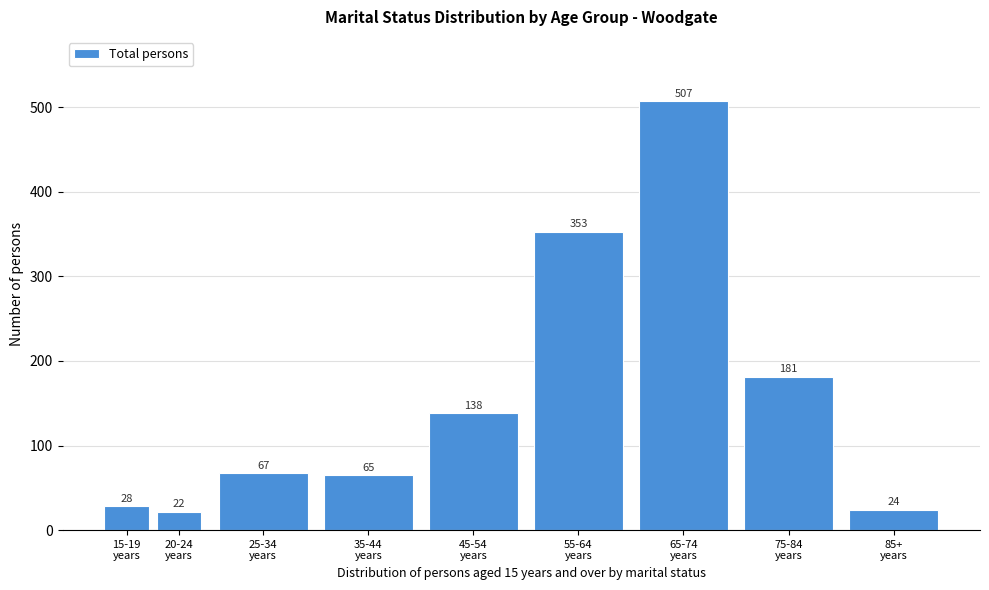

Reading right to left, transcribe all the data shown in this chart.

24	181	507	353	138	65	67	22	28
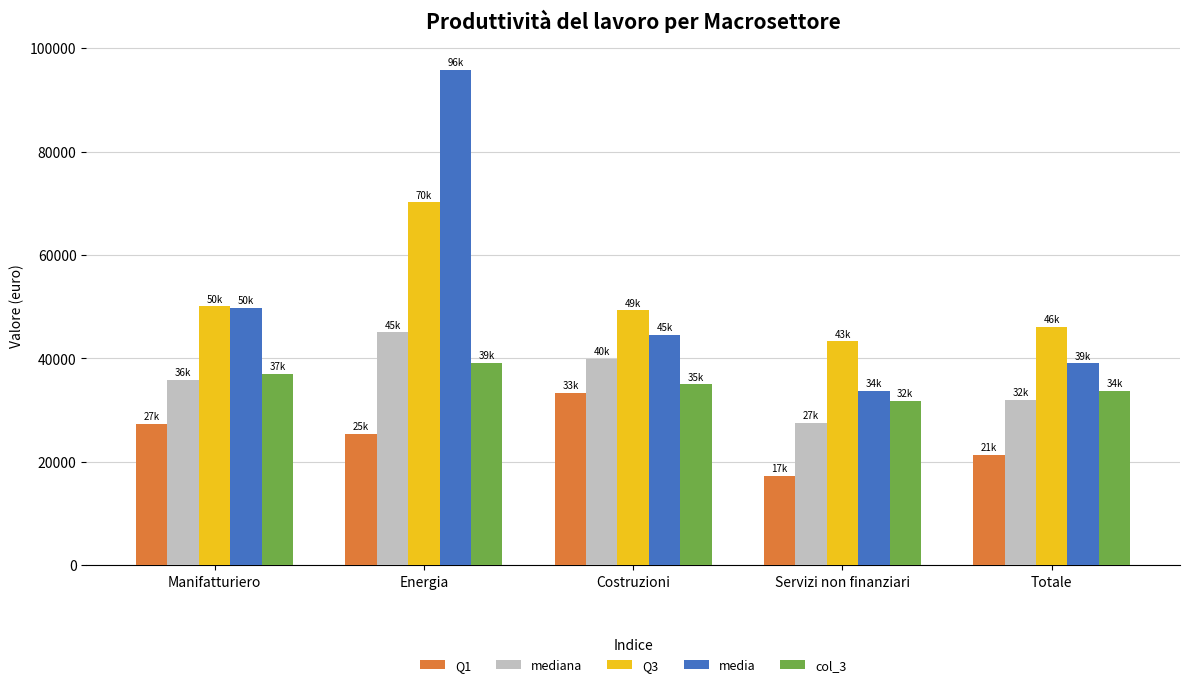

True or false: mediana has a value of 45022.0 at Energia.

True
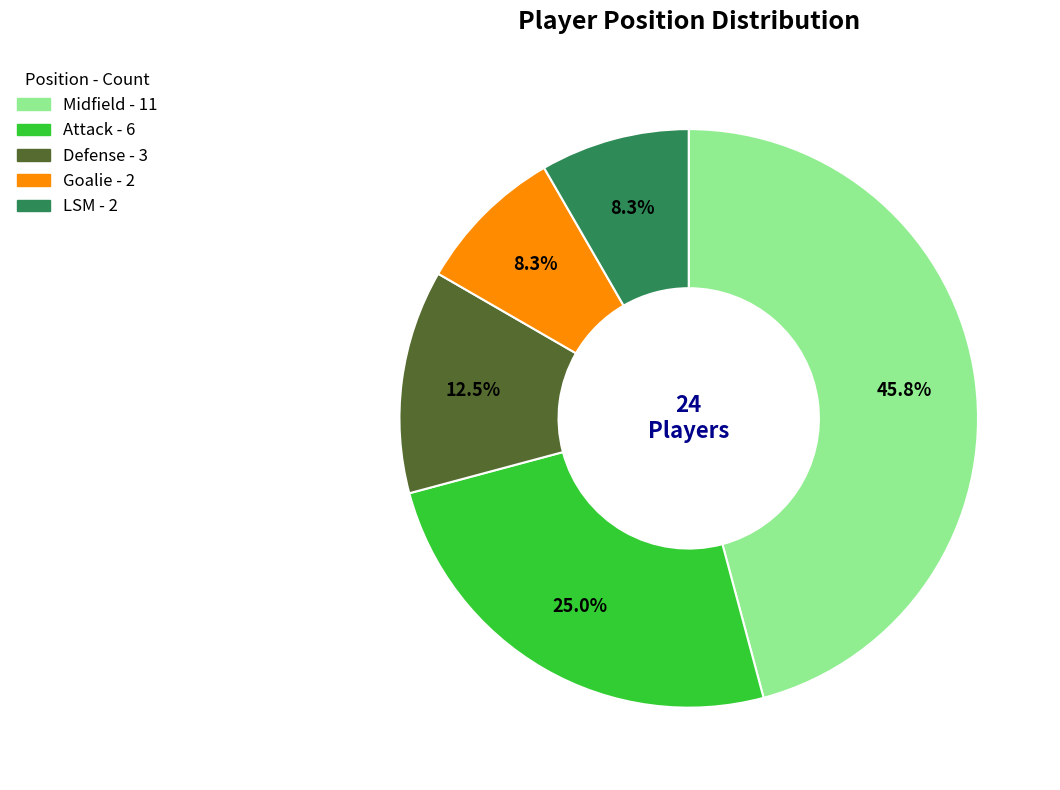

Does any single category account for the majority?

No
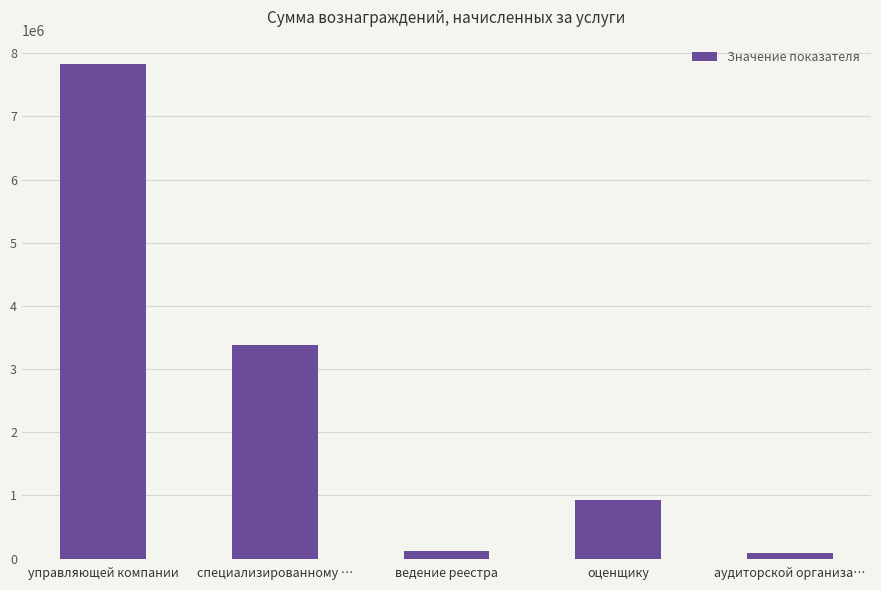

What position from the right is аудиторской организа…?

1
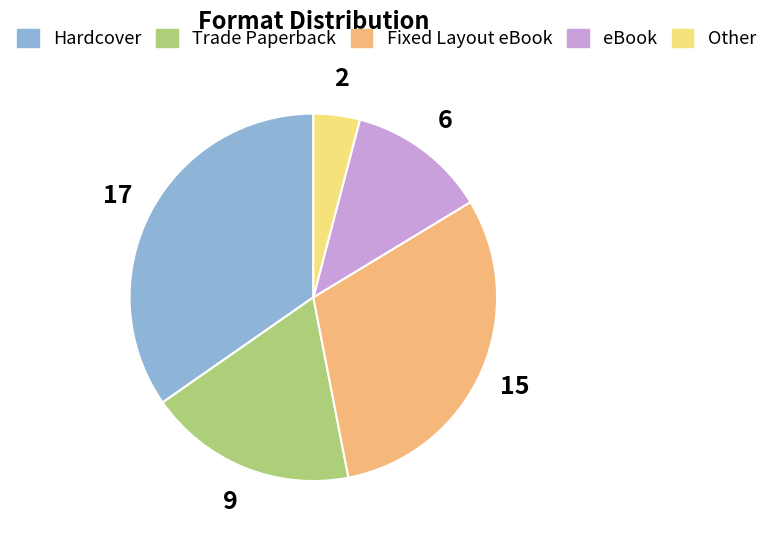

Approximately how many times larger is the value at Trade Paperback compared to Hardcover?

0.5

========================================================================

Exercise details
Please write out every line of the records above word for word, leaving out the pictures.

Your response
Reading right to left, transcribe all the data shown in this chart.

24	181	507	353	138	65	67	22	28

True or false: mediana has a value of 45022.0 at Energia.

True

Does any single category account for the majority?

No

What position from the right is аудиторской организа…?

1

Approximately how many times larger is the value at Trade Paperback compared to Hardcover?

0.5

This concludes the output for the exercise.